### 閱讀文本
在沿途你可以發現兩個可選擇的地下城:一個礦藏以及一個位於下雪區域的城堡。這兩個地點都是分佈在道路沿線上。當礦藏離你很近時,你便不會漏掉它,而當礦藏離你很遠時,你便會覺得這是可選擇的目標。緊接着出現的城堡是遊戲最初的支線任務之一。它需要你暫時離開主路並會呈現給你《天際》中最早的惡劣天氣。這個最早的引導式探索將激發玩家的好奇心,並且是作爲這一深入的開放世界RPG遊戲旅程的真正起點。

故事

遊戲的故事將以和電影或書籍的情節不同的方式呈現出來。儘管遊戲情節是源自電影和文學的語言,但是它們的故事卻可以基於不同的形式和功能。它們將更多地支持行動。它們會提供給用戶一組目標和不斷髮展但卻始終相連貫的世界。關於功能性故事的最常見例子便是《超級馬里奧》。一個留着鬍鬚的意大利水管工在城堡中搜索着被一個肥胖且易怒的恐龍烏龜擄走的蘑菇王國公主。聽起來這並不適合一本書籍吧。但這卻非常適合一款遊戲!

順便一提的是,如果你想要變得更擅於編寫線性故事,遊戲並不是幫助你學習的理想媒體。甚至是像Telltale的情節冒險遊戲等成功的受故事驅動的遊戲也是基於電視節目的結構。

遊戲故事不只是關於主要冒險內容和支線任務。它也包含了2個其它必要組件:世界和角色。儘管核心故事線可能很重要,但它總是會被推到背景中。而這也是有原因的。

一般情況下90%的玩家不會完成一款特定的遊戲。甚至是一款具有吸引人的故事的遊戲,通常有超過一半的用戶會在遊戲結束前停止遊戲。我記得來自Bioware的開發者曾說過,他們工作室發現在當玩家看到遊戲結局時,比起主要情節他們往往對於角色擁有更深刻的記憶。他們並不會回想起任何微妙的情節內容。

好像對於我來說也是如此。《最終幻想VII》中憂鬱的Cloud,充滿魅力的Geralt of Rivia或者大膽的Lara Croft都比他們所處故事的情節更讓我印象深刻。

### 資料摘錄
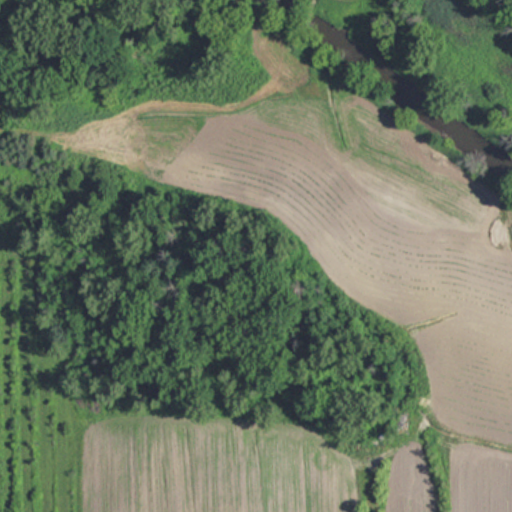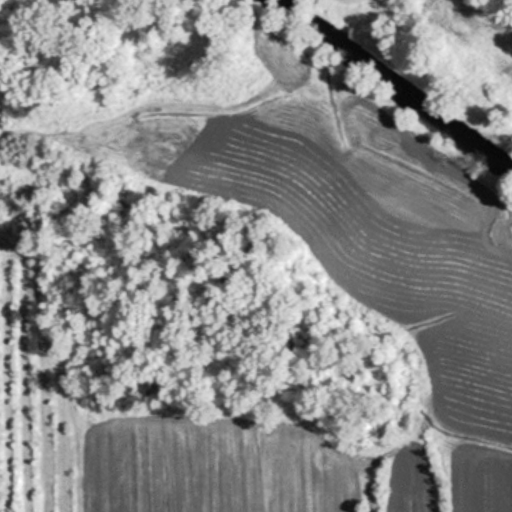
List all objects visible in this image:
river: (395, 85)
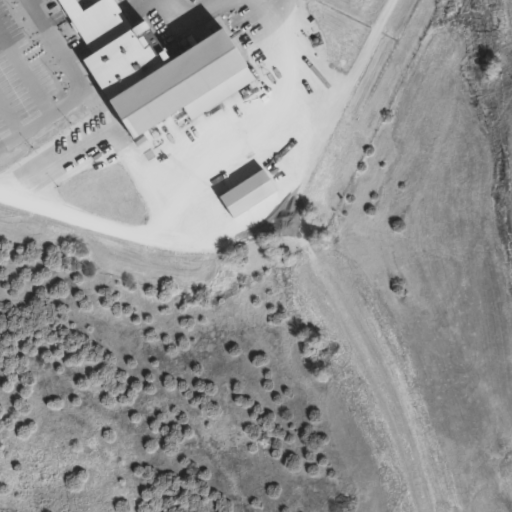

### 任務目標
請將閱讀文本中自「在沿途你可以發現兩個可選擇的」起至「of Rivia或者大膽的Lara Croft都比他們所處故事的情節更讓我印象深刻。」止（首尾皆含）的段落逐字重新打出。 上述清單取自另一來源。

### 結果
在沿途你可以發現兩個可選擇的地下城:一個礦藏以及一個位於下雪區域的城堡。這兩個地點都是分佈在道路沿線上。當礦藏離你很近時,你便不會漏掉它,而當礦藏離你很遠時,你便會覺得這是可選擇的目標。緊接着出現的城堡是遊戲最初的支線任務之一。它需要你暫時離開主路並會呈現給你《天際》中最早的惡劣天氣。這個最早的引導式探索將激發玩家的好奇心,並且是作爲這一深入的開放世界RPG遊戲旅程的真正起點。

故事

遊戲的故事將以和電影或書籍的情節不同的方式呈現出來。儘管遊戲情節是源自電影和文學的語言,但是它們的故事卻可以基於不同的形式和功能。它們將更多地支持行動。它們會提供給用戶一組目標和不斷髮展但卻始終相連貫的世界。關於功能性故事的最常見例子便是《超級馬里奧》。一個留着鬍鬚的意大利水管工在城堡中搜索着被一個肥胖且易怒的恐龍烏龜擄走的蘑菇王國公主。聽起來這並不適合一本書籍吧。但這卻非常適合一款遊戲!

順便一提的是,如果你想要變得更擅於編寫線性故事,遊戲並不是幫助你學習的理想媒體。甚至是像Telltale的情節冒險遊戲等成功的受故事驅動的遊戲也是基於電視節目的結構。

遊戲故事不只是關於主要冒險內容和支線任務。它也包含了2個其它必要組件:世界和角色。儘管核心故事線可能很重要,但它總是會被推到背景中。而這也是有原因的。

一般情況下90%的玩家不會完成一款特定的遊戲。甚至是一款具有吸引人的故事的遊戲,通常有超過一半的用戶會在遊戲結束前停止遊戲。我記得來自Bioware的開發者曾說過,他們工作室發現在當玩家看到遊戲結局時,比起主要情節他們往往對於角色擁有更深刻的記憶。他們並不會回想起任何微妙的情節內容。

好像對於我來說也是如此。《最終幻想VII》中憂鬱的Cloud,充滿魅力的Geralt of Rivia或者大膽的Lara Croft都比他們所處故事的情節更讓我印象深刻。